There are redeeming qualities to consider. The cabin was built as “saddlebag” house, a 19th-century style of architecture that was popular throughout Georgia during World War II. Saddlebag homes are a rarity nowadays and some Smyrna leaders want to preserve the cabin for its historical and architectural value.

“There’s certainly not another one in Smyrna. There’s (likely) not another one in Cobb County,” Councilman Charles “Corkey” Welch said. “I don’t care what the name of the cabin is. Take the name Aunt Fanny’s Cabin off of it and restore the cabin.”

Reckoning with a troubled past

Stepping into the remains of Aunt Fanny’s Cabin today is like entering a portal to a bygone era. Cast iron skillets hang on the walls above a dusty fireplace, evoking the feel of a homespun travel lodge. The floor panels grouse beneath your feet, signaling the cabin’s feebleness with each step.

Some of the relics hidden in the cabin are blunt reminders of a shameful period in American history when slaves were bought and sold as personal chattel. Lindley said he was shaken when he stumbled across a placemat stashed in one of the office drawers. It was a drawing of children in blackface gleefully advertising Aunt Fanny’s Cabin’s hot biscuits, char-broiled steaks and other favorites.

“Why would we want to memorialize that, spend money on it, and stick a city of Smyrna sign on it like, ‘This is our history, and we’re proud of it,’” the councilman said during a Nov. 18 gathering of task force members. “There is nothing to be proud of.”

Smyrna City Councilman Travis Lindley said he was "absolutely moved" by a placemat found in a desk at Aunt Fanny's Cabin that depicted minstrel show-like caricatures of Black children advertising menu items on wooden planks. While it wasn't clear when the placemat was made, it illustrates some of the racially demeaning memorabilia from the Smyrna restaurant that Smyrna officials are left to wrestle with.

Credit: Matt Bruce

icon to expand image

Credit: Matt Bruce

Lindley represents Ward 3, the downtown Smyrna district where the cabin currently sits. He said the discussion needs to center on how to honor the legacy of Fanny Williams more so than that of Aunt Fanny’s Cabin. He was enraged to learn that Williams was buried in an unmarked pauper’s grave in Jonesboro when she died in 1949 at the age of 81.

» **Page-level text extractions**:
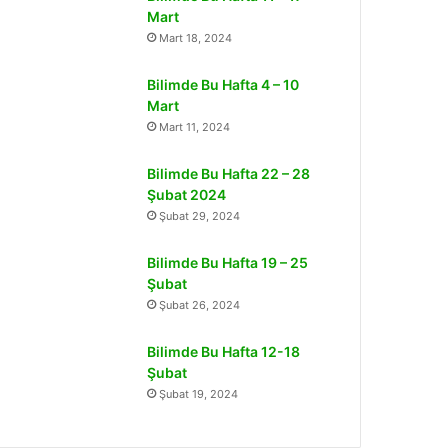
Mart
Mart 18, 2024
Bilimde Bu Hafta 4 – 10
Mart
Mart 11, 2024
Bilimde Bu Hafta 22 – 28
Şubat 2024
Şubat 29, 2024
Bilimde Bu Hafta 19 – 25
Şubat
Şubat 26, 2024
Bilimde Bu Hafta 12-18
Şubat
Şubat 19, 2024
==
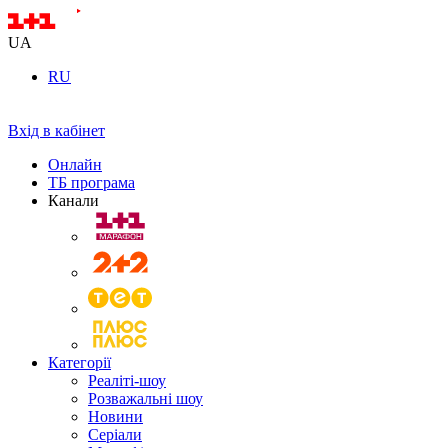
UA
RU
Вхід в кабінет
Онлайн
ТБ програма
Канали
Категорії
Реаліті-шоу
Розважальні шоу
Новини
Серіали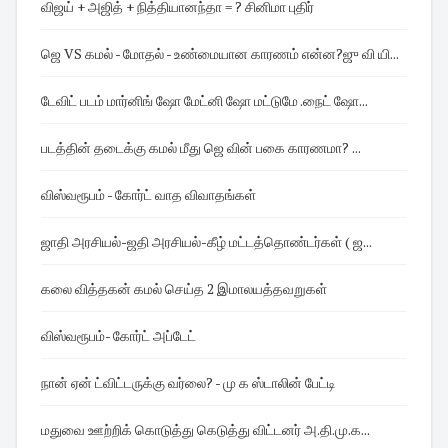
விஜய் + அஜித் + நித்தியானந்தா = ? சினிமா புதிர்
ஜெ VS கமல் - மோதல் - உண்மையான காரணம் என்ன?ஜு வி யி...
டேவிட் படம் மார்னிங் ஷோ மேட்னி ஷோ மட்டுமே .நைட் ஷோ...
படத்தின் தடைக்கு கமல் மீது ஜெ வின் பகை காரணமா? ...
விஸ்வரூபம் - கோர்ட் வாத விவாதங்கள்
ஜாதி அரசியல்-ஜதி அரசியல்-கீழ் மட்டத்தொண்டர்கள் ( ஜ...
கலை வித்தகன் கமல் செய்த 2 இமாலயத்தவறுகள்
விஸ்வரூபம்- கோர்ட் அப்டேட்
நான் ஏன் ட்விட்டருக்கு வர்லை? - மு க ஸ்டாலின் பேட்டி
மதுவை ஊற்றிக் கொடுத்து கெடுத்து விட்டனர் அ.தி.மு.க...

» **WHAT THE EXERCISE ASKS**:
In the article on Aunt Fanny's Cabin, swap "popular" for "common" and write out everything from "There are redeeming" down to "and architectural value.".

» **PROBLEM SOLUTION**:
There are redeeming qualities to consider. The cabin was built as “saddlebag” house, a 19th-century style of architecture that was common throughout Georgia during World War II. Saddlebag homes are a rarity nowadays and some Smyrna leaders want to preserve the cabin for its historical and architectural value.